Laurie Metcalf, who last appeared at the Geffen in this season’s “All My Sons,” will star in Jane Anderson’s “Quality of Life” (Oct. 10-Nov. 18), a Geffen-commissioned premiere in the smaller Audrey Skirball Kenis Theater. Her husband is terminally ill, their home has burned and they’re living in a yurt, and now house guests arrive who have their own crosses to bear. The other Skirball Kenis production is the solo show “Emergence-See!” (dates TBA) by Daniel Beaty, who plays 40 roles in a fantasy about a slave ship rising from the Hudson River in contemporary New York.
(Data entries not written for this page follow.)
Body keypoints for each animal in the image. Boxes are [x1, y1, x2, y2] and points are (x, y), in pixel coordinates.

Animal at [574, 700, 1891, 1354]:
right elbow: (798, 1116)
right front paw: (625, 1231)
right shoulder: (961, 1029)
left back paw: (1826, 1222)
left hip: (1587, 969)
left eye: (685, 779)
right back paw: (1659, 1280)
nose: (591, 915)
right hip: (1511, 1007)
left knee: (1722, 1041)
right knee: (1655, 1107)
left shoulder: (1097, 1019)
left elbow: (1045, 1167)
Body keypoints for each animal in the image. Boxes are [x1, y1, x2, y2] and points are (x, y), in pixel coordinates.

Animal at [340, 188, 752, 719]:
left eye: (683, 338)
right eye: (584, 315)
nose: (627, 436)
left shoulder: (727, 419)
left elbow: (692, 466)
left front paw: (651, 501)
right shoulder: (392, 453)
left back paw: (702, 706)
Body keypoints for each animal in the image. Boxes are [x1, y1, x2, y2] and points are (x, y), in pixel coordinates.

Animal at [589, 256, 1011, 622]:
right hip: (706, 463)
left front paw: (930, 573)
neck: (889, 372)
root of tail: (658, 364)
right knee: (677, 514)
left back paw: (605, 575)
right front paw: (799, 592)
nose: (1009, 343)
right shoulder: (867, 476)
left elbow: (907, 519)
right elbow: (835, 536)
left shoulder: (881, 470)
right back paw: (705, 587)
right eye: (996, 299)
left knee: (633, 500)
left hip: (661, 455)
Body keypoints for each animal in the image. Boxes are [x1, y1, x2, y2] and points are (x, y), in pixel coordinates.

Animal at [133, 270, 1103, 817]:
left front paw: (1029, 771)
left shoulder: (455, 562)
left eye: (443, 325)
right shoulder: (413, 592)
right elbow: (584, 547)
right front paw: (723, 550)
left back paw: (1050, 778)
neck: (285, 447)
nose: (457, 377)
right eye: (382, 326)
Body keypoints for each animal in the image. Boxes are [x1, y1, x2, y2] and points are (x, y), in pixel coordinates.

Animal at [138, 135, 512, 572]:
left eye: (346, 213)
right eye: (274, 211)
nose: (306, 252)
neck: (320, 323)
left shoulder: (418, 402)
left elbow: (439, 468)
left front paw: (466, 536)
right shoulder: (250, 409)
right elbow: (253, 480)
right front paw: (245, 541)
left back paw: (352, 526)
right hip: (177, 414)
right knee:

The Geffen’s third world premiere, “Atlanta” (Nov. 28-Dec. 30), is a musical about a Yankee soldier trying to survive behind Confederate lines during the Civil War. The songs are sonnets and soliloquies of William Shakespeare set to a bluegrass-country score by Marcus Hummon, with a book by Hummon and Adrian Pasdar. A fifth main stage play will be announced.

At SCR, where revivals of Broadway musicals are a once-in-a-generation occurrence, Stephen Sondheim and Hugh Wheeler’s “A Little Night Music” opens the Segerstrom Stage season (Sept. 14-Oct. 7), followed by John Patrick Shanley’s Pulitzer- and Tony-winning drama, “Doubt” (Oct. 26-Nov. 18), Oscar Wilde’s “The Importance of Being Earnest” (Feb. 15-March 9), “Taking Steps,” the ninth Alan Ayckbourn comedy to be done at SCR (May 23-June 15, 2008), and a world premiere to be announced.

On the Argyros Stage, Margulies’ play opens the season, followed by “A Feminine Ending,” (Jan. 11-27), Sarah Treem’s romantic comedy about a woman’s attempt to write a symphony; “Culture Clash in AmeriCCa,” (March 21-April 6), and another world premiere to be announced.